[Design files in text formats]
=====
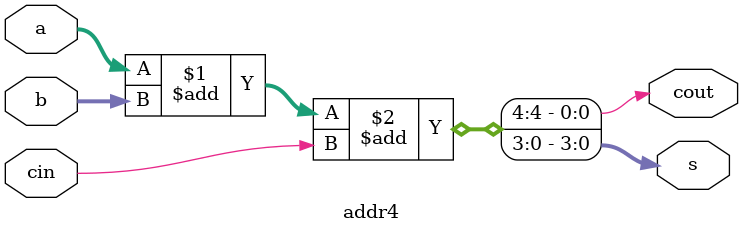
<source format=v>
module addr4 (a, b, cin, s, cout);
	input [3:0] a, b;
	input cin;
	output [3:0] s;
	output cout;

	assign {cout, s} = a + b + cin;
endmodule

</source>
=====
Going through the records above line by line, transcribe each one exactly and skip any pictures.

<source format=v>
module addr4 (a, b, cin, s, cout);
	input [3:0] a, b;
	input cin;
	output [3:0] s;
	output cout;

	assign {cout, s} = a + b + cin;
endmodule

</source>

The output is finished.